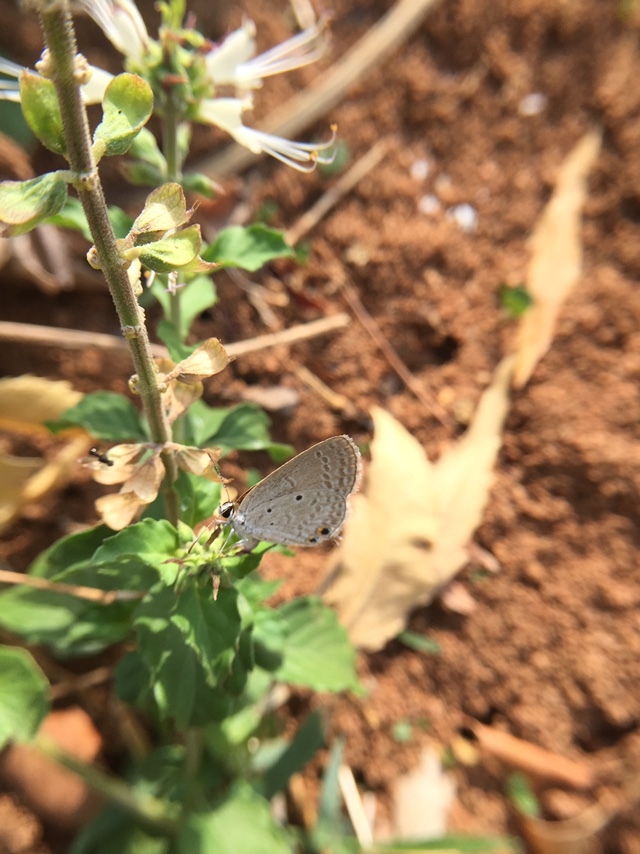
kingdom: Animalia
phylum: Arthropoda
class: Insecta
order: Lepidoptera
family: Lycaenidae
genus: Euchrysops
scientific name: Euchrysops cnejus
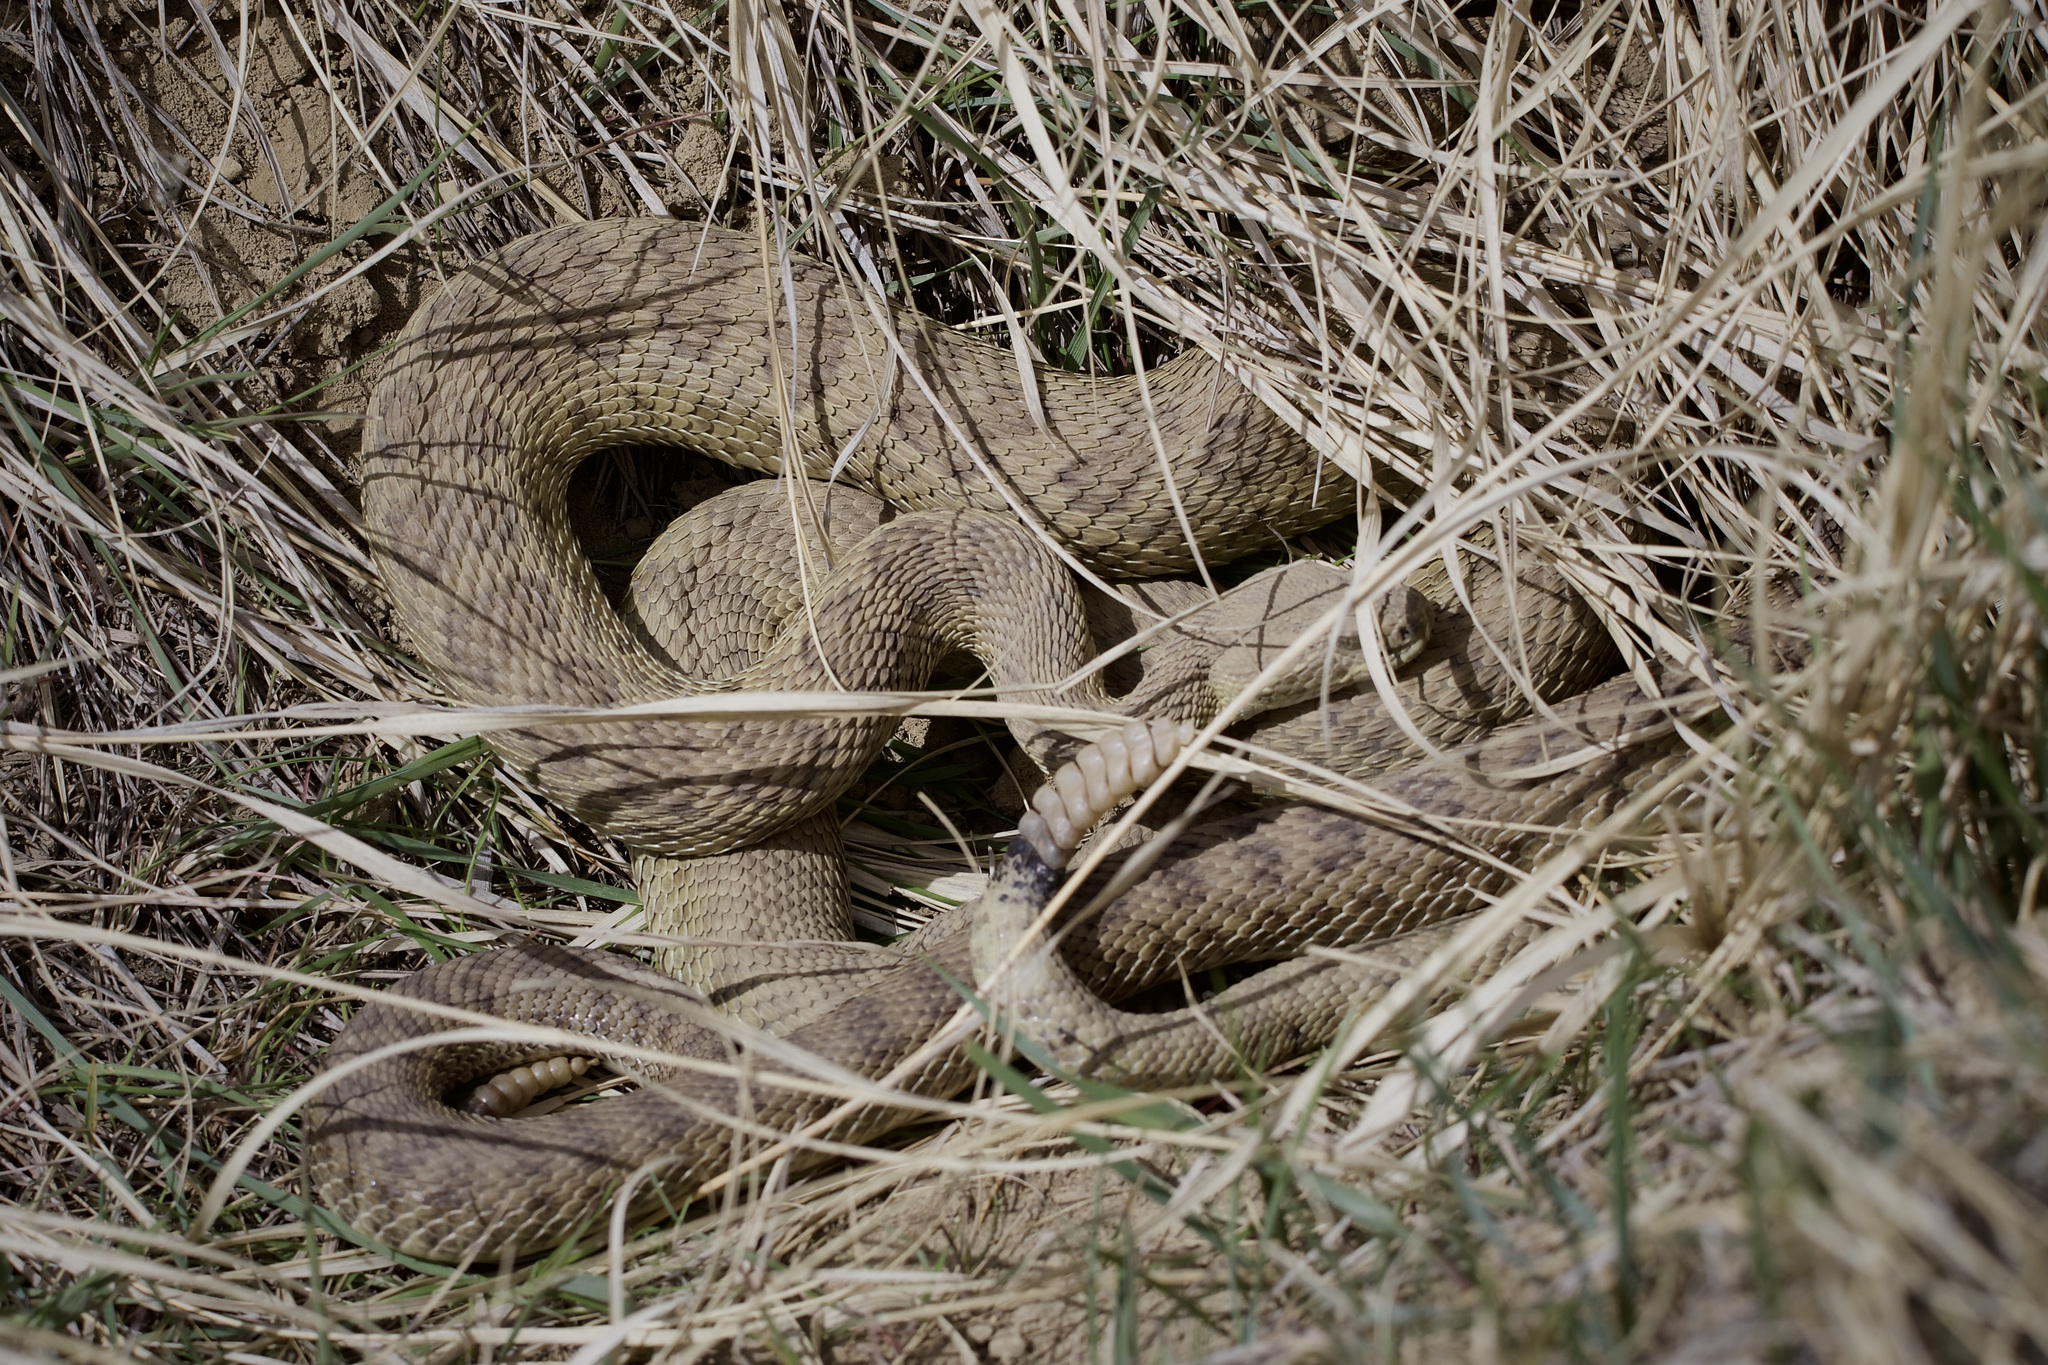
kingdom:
━━━━━━━━━━
■ Written request:
Rewrite all of the data above as a numbered list with one line per entry, omitting any blank lines and leaving the pictures out.

■ Completed task:
1. kingdom: Animalia
2. phylum: Arthropoda
3. class: Insecta
4. order: Lepidoptera
5. family: Lycaenidae
6. genus: Euchrysops
7. scientific name: Euchrysops cnejus
8. kingdom:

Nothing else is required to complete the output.